ニュースで「政府・日銀が11兆円規模の為替介入を実施した」と聞くと、多くの人は「そんな大金を使ったのなら円高が大きく進むはず」と考えます。しかし実際には、介入後にドル円相場が数円程度しか動かなかったり、しばらくすると元の水準に戻ったりすることも珍しくありません。なぜ巨額の資金を投入しても為替相場は思うように動かないのでしょうか。
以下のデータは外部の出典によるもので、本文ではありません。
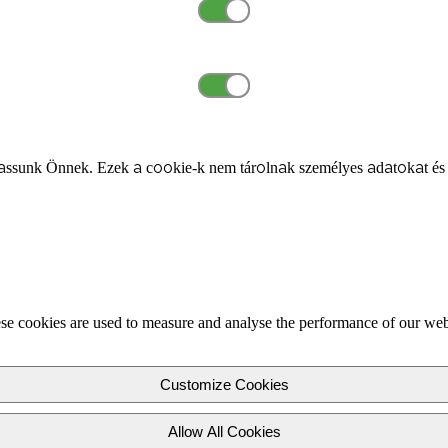
ssunk Önnek. Ezek a cookie-k nem tárolnak személyes adatokat és
se cookies are used to measure and analyse the performance of our webs
Customize Cookies
Allow All Cookies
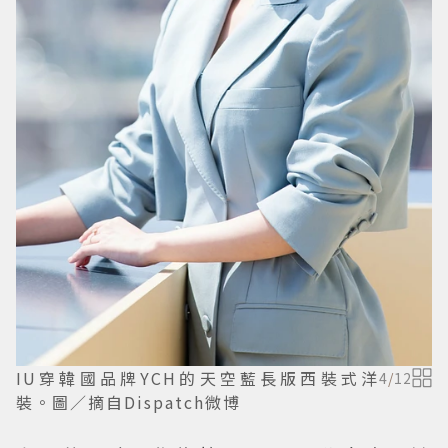
IU穿韓國品牌YCH的天空藍長版西裝式洋
4
/
12
裝。圖／摘自Dispatch微博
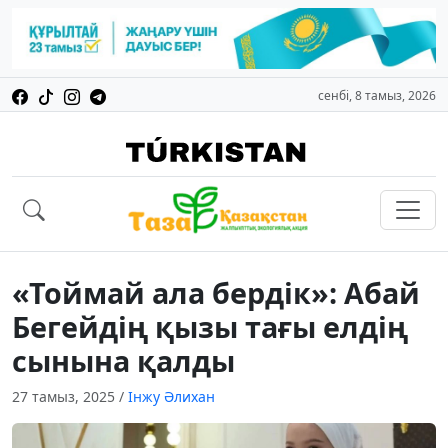
сенбі, 8 тамыз, 2026
«Тоймай ала бердік»: Абай
Бегейдің қызы тағы елдің
сынына қалды
27 тамыз, 2025
/
Інжу Әлихан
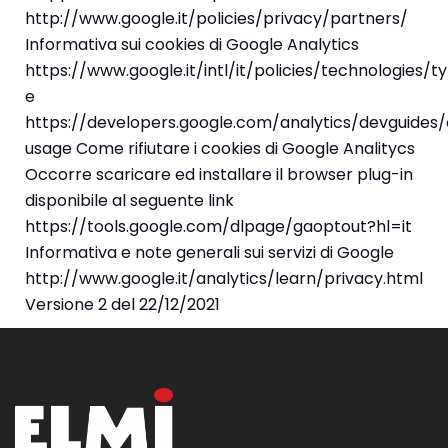
http://www.google.it/policies/privacy/partners/
Informativa sui cookies di Google Analytics
https://www.google.it/intl/it/policies/technologies/t
e
https://developers.google.com/analytics/devguides/c
usage Come rifiutare i cookies di Google Analitycs
Occorre scaricare ed installare il browser plug-in
disponibile al seguente link
https://tools.google.com/dlpage/gaoptout?hl=it
Informativa e note generali sui servizi di Google
http://www.google.it/analytics/learn/privacy.html
Versione 2 del 22/12/2021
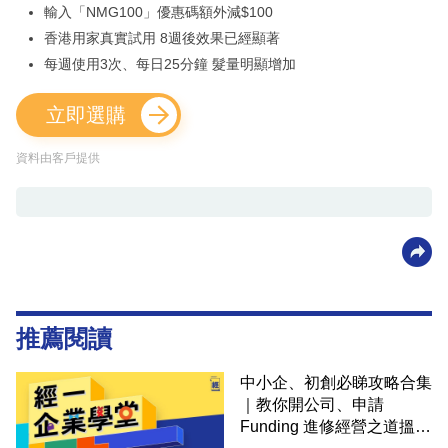
輸入「NMG100」優惠碼額外減$100
香港用家真實試用 8週後效果已經顯著
每週使用3次、每日25分鐘 髮量明顯增加
立即選購
資料由客戶提供
推薦閱讀
中小企、初創必睇攻略合集
｜教你開公司、申請
Funding 進修經營之道搵大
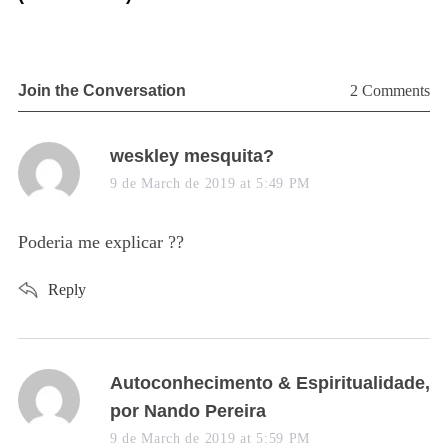
Join the Conversation
2 Comments
s
weskley mesquita?
a
9 de March de 2019 at 5:49 PM
y
s
Poderia me explicar ??
:
Reply
s
Autoconhecimento & Espiritualidade,
a
por Nando Pereira
y
9 de March de 2019 at 5:59 PM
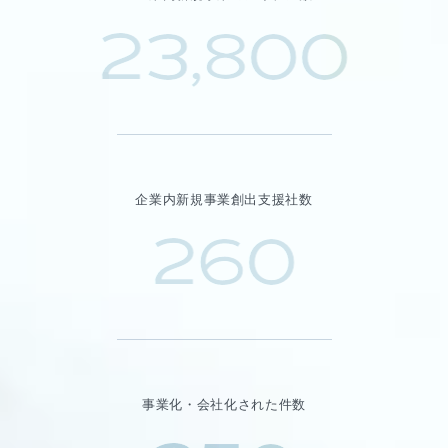
23,800
企業内新規事業創出支援社数
260
事業化・会社化された件数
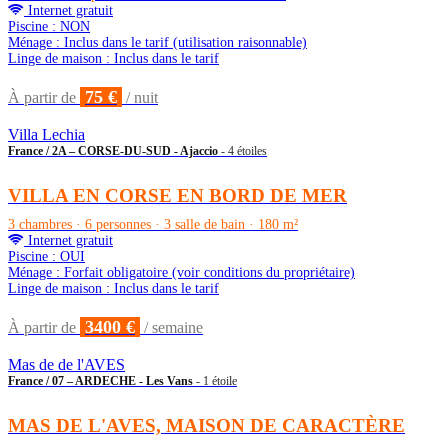
Internet gratuit
Piscine : NON
Ménage : Inclus dans le tarif (utilisation raisonnable)
Linge de maison : Inclus dans le tarif
75 €
À partir de
/ nuit
Villa Lechia
France / 2A – CORSE-DU-SUD - Ajaccio
- 4 étoiles
VILLA EN CORSE EN BORD DE MER
3 chambres · 6 personnes · 3 salle de bain · 180 m²
Internet gratuit
Piscine : OUI
Ménage : Forfait obligatoire (voir conditions du propriétaire)
Linge de maison : Inclus dans le tarif
3400 €
À partir de
/ semaine
Mas de de l'AVES
France / 07 – ARDECHE - Les Vans
- 1 étoile
MAS DE L'AVES, MAISON DE CARACTÈRE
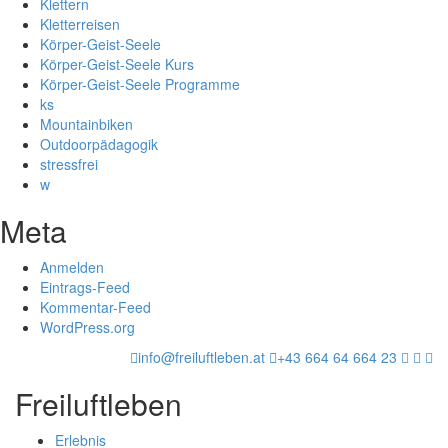
Klettern
Kletterreisen
Körper-Geist-Seele
Körper-Geist-Seele Kurs
Körper-Geist-Seele Programme
ks
Mountainbiken
Outdoorpädagogik
stressfrei
w
Meta
Anmelden
Eintrags-Feed
Kommentar-Feed
WordPress.org
info@freiluftleben.at
+43 664 64 664 23
Freiluftleben
Erlebnis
この記事では、為替介入の仕組みと効果についてわかりやすく解説します。
為替介入とは何をしているのか
円安を抑えるための為替介入では、日本政府が保有する外貨準備のドルを売り、その代わりに円を買います。
市場にドルを放出し円を買うことで、一時的に円高方向へ誘導するのが目的です。
一般的には「ドル売り・円買い介入」と呼ばれています。
11兆円は大金だが為替市場はさらに巨大
11兆円という金額は国家予算レベルの大きさですが、世界の為替市場全体で見ると話は変わります。
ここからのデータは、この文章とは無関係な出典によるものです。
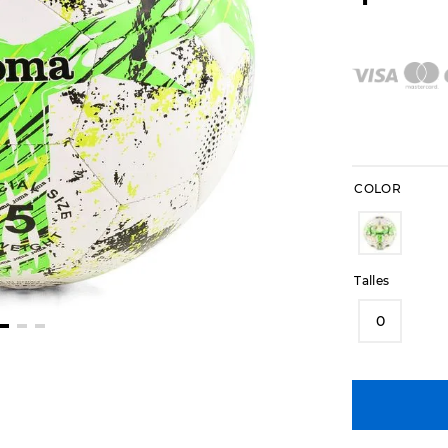
COLOR
Talles
0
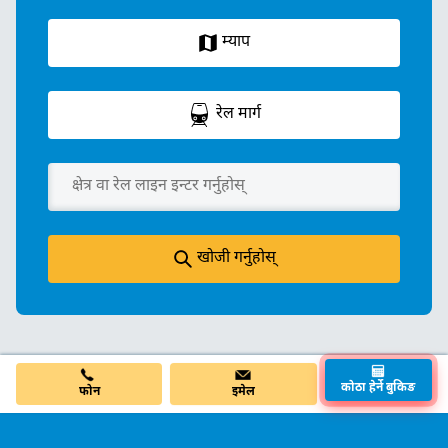
म्याप
रेल मार्ग
खोजी गर्नुहोस्
फोन
इमेल
कोठा हेर्ने बुकिङ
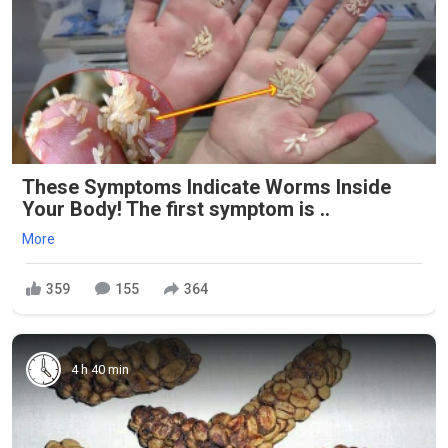
These Symptoms Indicate Worms Inside
Your Body! The first symptom is ..
More
359
155
364
4 h 40 min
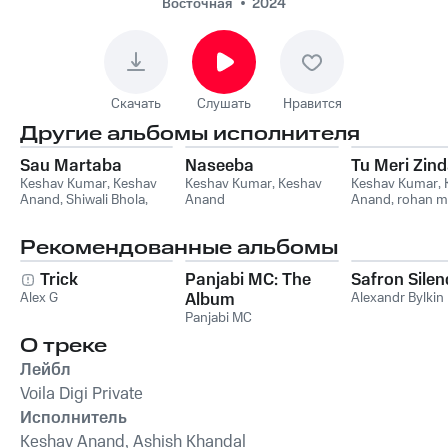
Восточная
2024
Скачать
Слушать
Нравится
Другие альбомы исполнителя
Sau Martaba
Naseeba
Tu Meri Zind
Keshav Kumar
,
Keshav
Keshav Kumar
,
Keshav
Keshav Kumar
,
Anand
,
Shiwali Bhola
,
Anand
Anand
,
rohan m
Rewant Dagar
Kate Sharma
,
Hr
Рекомендованные альбомы
Trick
Panjabi MC: The
Safron Silen
Alex G
Album
Alexandr Bylkin
Panjabi MC
О треке
Лейбл
Voila Digi Private
Исполнитель
Keshav Anand, Ashish Khandal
外国為替市場では1日に数百兆円規模の取引が行われているとされ、世界中の銀行、機関投資家、ヘッジファンド、企業などが参加しています。
そのため11兆円の介入であっても、市場全体から見れば相対的に小さい場合があるのです。
介入はトレンドを変えるよりも速度を緩める役割が大きい
為替介入は必ずしも円安トレンドそのものを終わらせるために行われるわけではありません。
急激な円安による混乱を防ぎ、市場参加者に対して「政府は過度な変動を容認しない」というメッセージを送る意味もあります。
そのため、介入後に数円円高へ動いたとしても、その後再び円安が進むことは十分あり得ます。
金利差が変わらなければ円安圧力は残る
近年の円安要因として大きいのが日本と米国の金利差です。
投資家はより高い利回りを求めて資金を移動させるため、米国金利が日本より高い状態ではドル買い需要が生まれやすくなります。
| 要因 | 円安・円高への影響 |
|---|---|
| 日米金利差拡大 | 円安要因 |
| 日本の利上げ | 円高要因 |
| 米国の利下げ | 円高要因 |
| 介入 | 一時的な円高要因 |
市場では介入よりも金利差の方が長期的な影響力を持つと考えられています。
なぜ介入直後は大きく動くのか
介入が実施されると短時間で数円規模の急変動が発生することがあります。
これは政府による実際のドル売りだけでなく、投機筋のポジション解消が重なるためです。
しかし市場が落ち着くと、再び経済指標や金利見通しを中心とした値動きに戻ることが多くあります。
為替介入は無意味なのか
「11兆円使って1円しか動かないなら無意味ではないか」と感じる人もいますが、必ずしもそうではありません。
介入には急激な円安を抑制し、市場の過熱感を冷ます効果があります。また投機的な円売りをけん制する役割もあります。
ただし介入だけで長期的な為替トレンドを完全に変えることは難しく、金融政策や経済環境との組み合わせが重要になります。
まとめ
11兆円という巨額の為替介入でも、為替市場全体の規模や日米金利差の影響を考えると、相場が大きく変わらないことは珍しくありません。
為替介入は円安トレンドを根本的に変えるというよりも、急激な変動を抑えたり市場に警告を与えたりする役割が大きい政策です。そのため「11兆円使ったのに1円しか動かなかった」という見方だけではなく、介入の目的そのものを理解することが大切です。